The structure, which won't be finished for three to five years, is nicknamed "fly's eye" because of its resemblance to the compound eyes of a fly.
It will operate only on dark nights when there is no interference from moon light. Although cosmic rays are dimmer than the stars or glow of the night sky, the background is steady while the rays are moving rapidly.
"So we'll look for changes in the light intensity," said Dr. Haven Bergeson, associate professor of physics and one of three principal investigators on the project.
Bergeson said the array of mirrors on “fly’s eye” will permit detection of higher energy particles than current cosmic ray counters, allowing the analysis of more events, and will also give a picture of the ray’s angle of descent, its energy and its distance away.
experiments will be in two basic areas, high energy particle physics, and astrophysics.
High energy physics – the study of the interactions between subatomic particles fired down atomic smashers into target particles at nearly the speed of light – is limited by the energies accelerators can produce, Bergeson said.
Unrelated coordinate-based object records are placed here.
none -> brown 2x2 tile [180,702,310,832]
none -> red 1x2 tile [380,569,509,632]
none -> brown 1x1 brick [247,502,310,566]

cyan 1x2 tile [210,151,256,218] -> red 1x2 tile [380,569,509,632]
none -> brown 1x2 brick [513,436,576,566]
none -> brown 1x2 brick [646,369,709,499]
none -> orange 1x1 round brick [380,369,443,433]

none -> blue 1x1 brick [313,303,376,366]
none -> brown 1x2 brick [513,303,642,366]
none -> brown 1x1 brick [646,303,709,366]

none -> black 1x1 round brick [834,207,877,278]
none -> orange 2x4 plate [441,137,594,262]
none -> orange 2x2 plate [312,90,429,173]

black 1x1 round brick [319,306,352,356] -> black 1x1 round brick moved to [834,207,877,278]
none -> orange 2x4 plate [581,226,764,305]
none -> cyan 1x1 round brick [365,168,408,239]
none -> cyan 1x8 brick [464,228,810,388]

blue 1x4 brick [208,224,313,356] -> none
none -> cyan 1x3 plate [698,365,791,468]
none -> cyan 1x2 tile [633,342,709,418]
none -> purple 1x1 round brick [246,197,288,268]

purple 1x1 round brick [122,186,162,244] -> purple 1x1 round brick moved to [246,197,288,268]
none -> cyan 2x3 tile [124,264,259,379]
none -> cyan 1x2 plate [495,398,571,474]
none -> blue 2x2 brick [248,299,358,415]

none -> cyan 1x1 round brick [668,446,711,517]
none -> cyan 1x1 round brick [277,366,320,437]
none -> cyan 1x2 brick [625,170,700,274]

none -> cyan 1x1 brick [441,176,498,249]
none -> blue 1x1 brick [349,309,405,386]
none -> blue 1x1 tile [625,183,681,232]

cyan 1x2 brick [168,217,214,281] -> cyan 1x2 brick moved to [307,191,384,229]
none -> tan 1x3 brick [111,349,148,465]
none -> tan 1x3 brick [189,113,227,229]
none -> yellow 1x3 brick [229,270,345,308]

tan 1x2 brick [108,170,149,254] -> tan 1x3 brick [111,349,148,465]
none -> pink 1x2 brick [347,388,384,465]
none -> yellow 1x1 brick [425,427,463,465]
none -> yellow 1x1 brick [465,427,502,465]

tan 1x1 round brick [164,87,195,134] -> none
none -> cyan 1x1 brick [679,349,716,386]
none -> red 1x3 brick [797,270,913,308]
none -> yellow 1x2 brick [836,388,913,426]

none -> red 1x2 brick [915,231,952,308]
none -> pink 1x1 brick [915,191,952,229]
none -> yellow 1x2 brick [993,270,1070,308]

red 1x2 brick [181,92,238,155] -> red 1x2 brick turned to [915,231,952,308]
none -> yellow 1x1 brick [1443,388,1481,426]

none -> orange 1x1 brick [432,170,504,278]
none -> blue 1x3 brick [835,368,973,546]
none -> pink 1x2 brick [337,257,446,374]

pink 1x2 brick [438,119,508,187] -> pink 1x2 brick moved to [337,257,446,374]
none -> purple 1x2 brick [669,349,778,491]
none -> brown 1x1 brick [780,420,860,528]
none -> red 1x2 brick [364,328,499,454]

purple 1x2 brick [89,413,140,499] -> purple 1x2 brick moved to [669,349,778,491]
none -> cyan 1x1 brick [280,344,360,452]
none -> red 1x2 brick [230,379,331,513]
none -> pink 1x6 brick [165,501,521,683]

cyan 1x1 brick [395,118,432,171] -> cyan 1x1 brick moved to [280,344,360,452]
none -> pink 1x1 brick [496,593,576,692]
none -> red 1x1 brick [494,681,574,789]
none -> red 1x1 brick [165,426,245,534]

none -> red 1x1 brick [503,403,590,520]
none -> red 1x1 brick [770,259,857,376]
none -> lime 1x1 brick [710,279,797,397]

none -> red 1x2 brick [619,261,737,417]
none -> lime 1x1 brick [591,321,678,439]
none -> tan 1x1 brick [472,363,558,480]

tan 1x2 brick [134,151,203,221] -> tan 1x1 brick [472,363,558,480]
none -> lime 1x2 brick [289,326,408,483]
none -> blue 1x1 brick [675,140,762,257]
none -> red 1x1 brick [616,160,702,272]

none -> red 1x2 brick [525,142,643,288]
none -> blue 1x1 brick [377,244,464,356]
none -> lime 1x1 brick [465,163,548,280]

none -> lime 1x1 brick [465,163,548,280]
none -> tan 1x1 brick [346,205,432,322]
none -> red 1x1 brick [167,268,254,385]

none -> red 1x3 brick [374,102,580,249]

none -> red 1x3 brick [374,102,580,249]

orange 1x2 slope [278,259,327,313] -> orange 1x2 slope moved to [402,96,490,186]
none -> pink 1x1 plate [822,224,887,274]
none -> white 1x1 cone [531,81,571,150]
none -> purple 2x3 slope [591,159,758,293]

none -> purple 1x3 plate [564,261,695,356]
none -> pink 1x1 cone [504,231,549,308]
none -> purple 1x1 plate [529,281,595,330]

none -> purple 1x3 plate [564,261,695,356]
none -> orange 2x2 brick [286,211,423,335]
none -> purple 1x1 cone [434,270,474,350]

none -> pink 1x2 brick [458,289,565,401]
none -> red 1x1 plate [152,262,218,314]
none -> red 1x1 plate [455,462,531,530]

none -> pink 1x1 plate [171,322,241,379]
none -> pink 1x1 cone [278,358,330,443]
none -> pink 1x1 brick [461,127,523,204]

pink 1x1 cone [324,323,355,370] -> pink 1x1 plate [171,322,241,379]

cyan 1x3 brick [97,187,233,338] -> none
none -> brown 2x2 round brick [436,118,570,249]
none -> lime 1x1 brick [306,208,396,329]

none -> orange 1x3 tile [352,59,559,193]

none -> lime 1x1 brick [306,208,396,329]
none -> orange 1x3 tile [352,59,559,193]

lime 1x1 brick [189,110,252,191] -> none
“We will be able to detect interactions in the atmosphere involving cosmic rays with energies 100,000 times higher than accelerator particles,” he said in an interview.
“A number of theories on interactions have been developed that fit data produced with accelerators,” Bergeson said. “But they give different predictions for reactions at higher energies.”
“Although our measurements will be fairly crude compared to those obtained in accelerators, they will be precise enough to determine between conflicting theories,” he added.